MATERIAL FOR THIS TASK Block Start
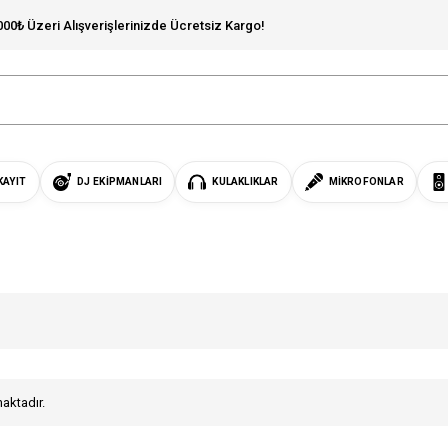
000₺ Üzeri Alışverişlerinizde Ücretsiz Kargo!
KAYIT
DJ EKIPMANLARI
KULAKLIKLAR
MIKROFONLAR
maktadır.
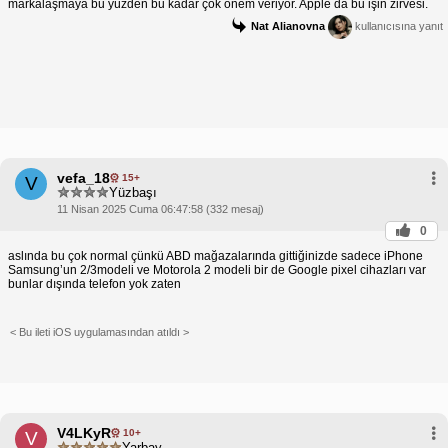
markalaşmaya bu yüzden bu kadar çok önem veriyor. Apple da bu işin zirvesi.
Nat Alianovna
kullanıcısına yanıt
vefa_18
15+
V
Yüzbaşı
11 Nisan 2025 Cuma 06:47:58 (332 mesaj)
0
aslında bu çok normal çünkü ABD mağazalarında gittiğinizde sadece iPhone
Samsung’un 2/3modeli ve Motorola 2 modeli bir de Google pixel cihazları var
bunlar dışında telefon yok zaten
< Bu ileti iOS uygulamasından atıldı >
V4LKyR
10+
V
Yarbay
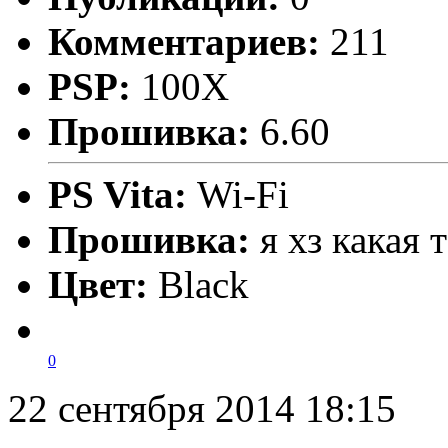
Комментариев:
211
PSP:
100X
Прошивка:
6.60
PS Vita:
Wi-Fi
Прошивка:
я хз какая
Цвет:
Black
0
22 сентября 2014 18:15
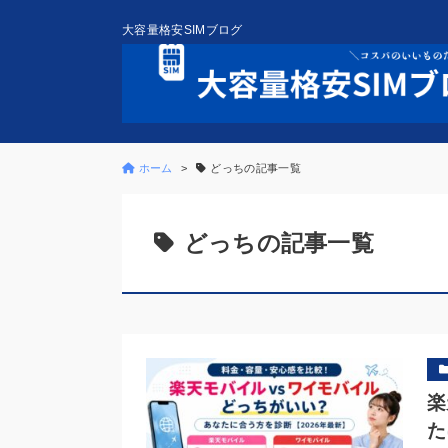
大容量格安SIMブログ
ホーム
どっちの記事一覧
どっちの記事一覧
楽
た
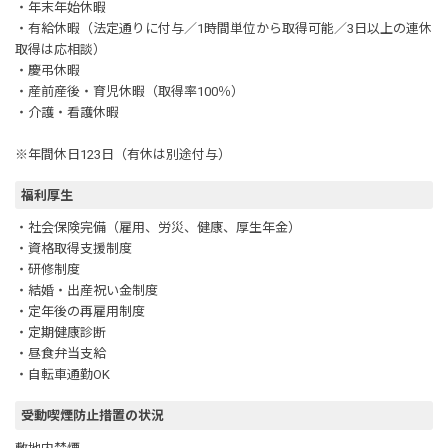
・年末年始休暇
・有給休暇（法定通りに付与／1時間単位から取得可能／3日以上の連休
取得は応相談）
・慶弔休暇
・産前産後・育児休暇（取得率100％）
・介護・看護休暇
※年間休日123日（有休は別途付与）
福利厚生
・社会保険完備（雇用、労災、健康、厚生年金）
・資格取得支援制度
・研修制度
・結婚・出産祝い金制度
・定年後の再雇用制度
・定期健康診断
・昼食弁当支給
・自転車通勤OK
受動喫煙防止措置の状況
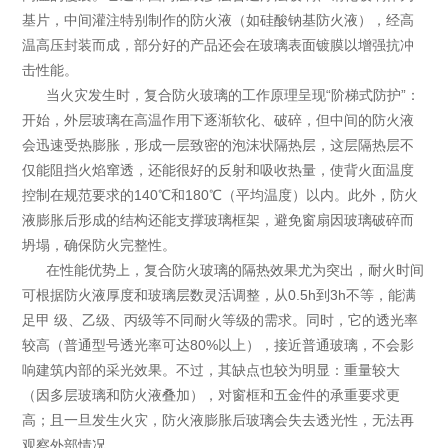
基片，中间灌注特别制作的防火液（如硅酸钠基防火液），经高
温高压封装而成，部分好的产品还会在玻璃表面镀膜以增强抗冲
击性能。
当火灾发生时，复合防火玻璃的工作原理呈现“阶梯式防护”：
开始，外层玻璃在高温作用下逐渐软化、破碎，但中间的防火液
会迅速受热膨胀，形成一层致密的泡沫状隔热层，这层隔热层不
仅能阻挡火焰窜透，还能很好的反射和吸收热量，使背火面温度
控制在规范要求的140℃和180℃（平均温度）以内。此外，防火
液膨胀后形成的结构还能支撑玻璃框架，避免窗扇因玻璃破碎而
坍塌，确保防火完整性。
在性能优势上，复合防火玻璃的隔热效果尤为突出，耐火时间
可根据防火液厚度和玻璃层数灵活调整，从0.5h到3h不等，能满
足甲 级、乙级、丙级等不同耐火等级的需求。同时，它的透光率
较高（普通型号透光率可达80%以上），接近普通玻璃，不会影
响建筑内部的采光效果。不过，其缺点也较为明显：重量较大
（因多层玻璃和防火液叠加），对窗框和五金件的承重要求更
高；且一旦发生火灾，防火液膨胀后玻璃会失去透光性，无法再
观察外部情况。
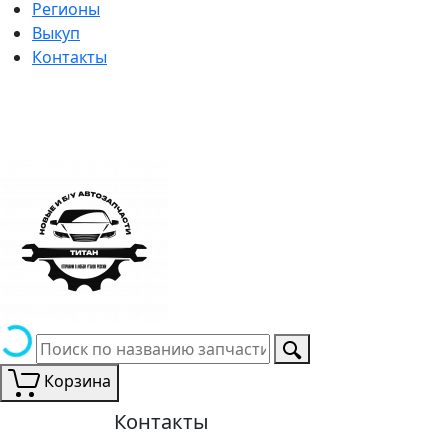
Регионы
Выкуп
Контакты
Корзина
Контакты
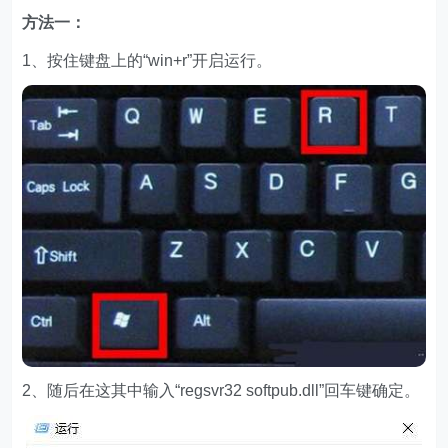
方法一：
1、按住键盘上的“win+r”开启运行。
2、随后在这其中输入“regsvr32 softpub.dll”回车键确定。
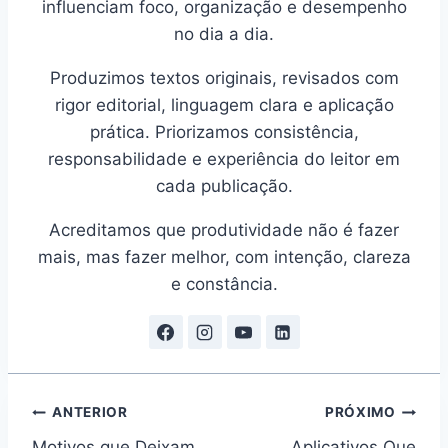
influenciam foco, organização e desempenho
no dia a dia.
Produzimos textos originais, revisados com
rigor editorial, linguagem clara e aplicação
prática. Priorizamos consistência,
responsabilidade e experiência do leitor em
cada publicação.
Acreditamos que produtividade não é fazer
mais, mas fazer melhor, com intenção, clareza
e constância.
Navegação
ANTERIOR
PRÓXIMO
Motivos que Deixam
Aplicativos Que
MATERIAL FOR THIS TASK Block End
MATERIAL FOR THIS TASK Block Start
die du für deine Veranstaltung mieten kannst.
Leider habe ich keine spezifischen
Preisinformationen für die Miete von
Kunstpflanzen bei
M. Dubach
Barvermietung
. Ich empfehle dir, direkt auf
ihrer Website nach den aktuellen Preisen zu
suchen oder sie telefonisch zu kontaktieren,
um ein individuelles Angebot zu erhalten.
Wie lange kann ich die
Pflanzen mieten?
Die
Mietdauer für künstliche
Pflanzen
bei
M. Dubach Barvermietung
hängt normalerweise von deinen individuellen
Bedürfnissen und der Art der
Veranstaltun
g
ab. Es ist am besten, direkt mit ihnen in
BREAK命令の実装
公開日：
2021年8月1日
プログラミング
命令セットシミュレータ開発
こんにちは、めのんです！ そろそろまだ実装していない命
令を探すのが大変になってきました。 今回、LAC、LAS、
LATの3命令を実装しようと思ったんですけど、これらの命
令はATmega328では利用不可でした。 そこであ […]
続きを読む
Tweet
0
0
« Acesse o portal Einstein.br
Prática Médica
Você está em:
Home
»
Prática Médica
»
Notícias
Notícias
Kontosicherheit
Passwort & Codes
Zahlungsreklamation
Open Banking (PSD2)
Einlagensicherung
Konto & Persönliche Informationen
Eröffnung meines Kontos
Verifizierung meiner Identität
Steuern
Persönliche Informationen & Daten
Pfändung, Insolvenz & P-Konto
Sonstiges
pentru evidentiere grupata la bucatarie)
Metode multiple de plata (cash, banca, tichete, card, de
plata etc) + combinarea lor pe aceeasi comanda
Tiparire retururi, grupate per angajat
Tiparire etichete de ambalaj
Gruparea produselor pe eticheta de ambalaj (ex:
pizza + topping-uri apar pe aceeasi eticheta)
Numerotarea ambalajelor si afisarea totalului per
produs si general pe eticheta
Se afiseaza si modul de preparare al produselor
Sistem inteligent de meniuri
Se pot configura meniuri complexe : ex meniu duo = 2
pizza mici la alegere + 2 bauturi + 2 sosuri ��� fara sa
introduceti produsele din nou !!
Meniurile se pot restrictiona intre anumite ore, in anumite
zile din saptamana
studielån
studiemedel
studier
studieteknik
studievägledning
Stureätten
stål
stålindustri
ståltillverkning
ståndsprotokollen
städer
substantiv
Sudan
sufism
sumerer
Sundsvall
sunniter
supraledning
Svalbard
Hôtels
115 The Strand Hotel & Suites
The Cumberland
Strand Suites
MATERIAL FOR THIS TASK Block End
- TASK ITEM
Copy the lines exactly, starting with the one that contains "markalaşmaya bu yüzden" and continuing through the one that contains "受動喫煙防止措置の状況", both included. Leave the pictures out of your answer.

- SOLUTION
markalaşmaya bu yüzden bu kadar çok önem veriyor. Apple da bu işin zirvesi.
Nat Alianovna
kullanıcısına yanıt
vefa_18
15+
V
Yüzbaşı
11 Nisan 2025 Cuma 06:47:58 (332 mesaj)
0
aslında bu çok normal çünkü ABD mağazalarında gittiğinizde sadece iPhone
Samsung’un 2/3modeli ve Motorola 2 modeli bir de Google pixel cihazları var
bunlar dışında telefon yok zaten
< Bu ileti iOS uygulamasından atıldı >
V4LKyR
10+
V
Yarbay
Комментариев:
211
PSP:
100X
Прошивка:
6.60
PS Vita:
Wi-Fi
Прошивка:
я хз какая
Цвет:
Black
0
22 сентября 2014 18:15
大容量格安SIMブログ
ホーム
どっちの記事一覧
どっちの記事一覧
楽
た
・年末年始休暇
・有給休暇（法定通りに付与／1時間単位から取得可能／3日以上の連休
取得は応相談）
・慶弔休暇
・産前産後・育児休暇（取得率100％）
・介護・看護休暇
※年間休日123日（有休は別途付与）
福利厚生
・社会保険完備（雇用、労災、健康、厚生年金）
・資格取得支援制度
・研修制度
・結婚・出産祝い金制度
・定年後の再雇用制度
・定期健康診断
・昼食弁当支給
・自転車通勤OK
受動喫煙防止措置の状況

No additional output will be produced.